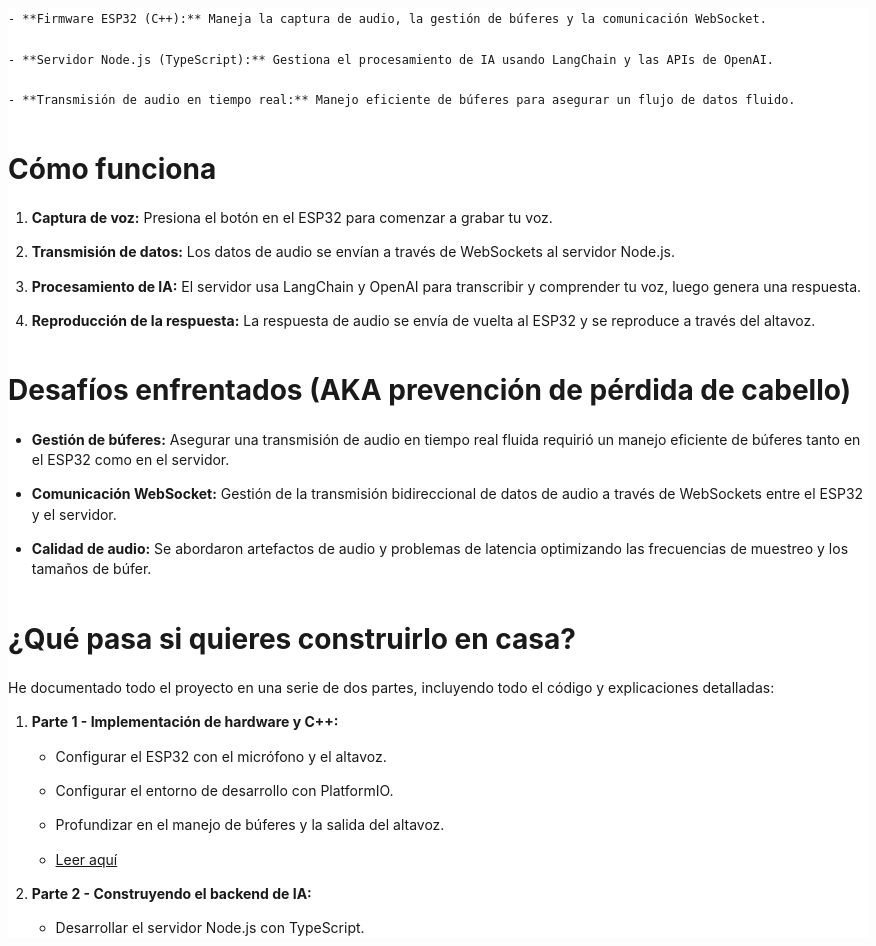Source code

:     - **Firmware ESP32 (C++):** Maneja la captura de audio, la gestión de búferes y la comunicación WebSocket.
        
    - **Servidor Node.js (TypeScript):** Gestiona el procesamiento de IA usando LangChain y las APIs de OpenAI.
        
    - **Transmisión de audio en tiempo real:** Manejo eficiente de búferes para asegurar un flujo de datos fluido.
        

# Cómo funciona

1. **Captura de voz:** Presiona el botón en el ESP32 para comenzar a grabar tu voz.
    
2. **Transmisión de datos:** Los datos de audio se envían a través de WebSockets al servidor Node.js.
    
3. **Procesamiento de IA:** El servidor usa LangChain y OpenAI para transcribir y comprender tu voz, luego genera una respuesta.
    
4. **Reproducción de la respuesta:** La respuesta de audio se envía de vuelta al ESP32 y se reproduce a través del altavoz.
    

# Desafíos enfrentados (AKA prevención de pérdida de cabello)

- **Gestión de búferes:** Asegurar una transmisión de audio en tiempo real fluida requirió un manejo eficiente de búferes tanto en el ESP32 como en el servidor.
    
- **Comunicación WebSocket:** Gestión de la transmisión bidireccional de datos de audio a través de WebSockets entre el ESP32 y el servidor.
    
- **Calidad de audio:** Se abordaron artefactos de audio y problemas de latencia optimizando las frecuencias de muestreo y los tamaños de búfer.
    

# ¿Qué pasa si quieres construirlo en casa?

He documentado todo el proyecto en una serie de dos partes, incluyendo todo el código y explicaciones detalladas:

1. **Parte 1 - Implementación de hardware y C++:**
    
    - Configurar el ESP32 con el micrófono y el altavoz.
        
    - Configurar el entorno de desarrollo con PlatformIO.
        
    - Profundizar en el manejo de búferes y la salida del altavoz.
        
    - [Leer aquí](https://dev.to/fabrikapp/i-created-a-realtime-voice-assistant-for-my-esp-32-here-is-my-journey-part-1-hardware-43de)
        
2. **Parte 2 - Construyendo el backend de IA:**
    
    - Desarrollar el servidor Node.js con TypeScript.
____________
→ **INSTRUCTION**
The word "TypeScript" appears in how many lines of the data? Answer with only the number.

→ **EXERCISE ANSWER**
2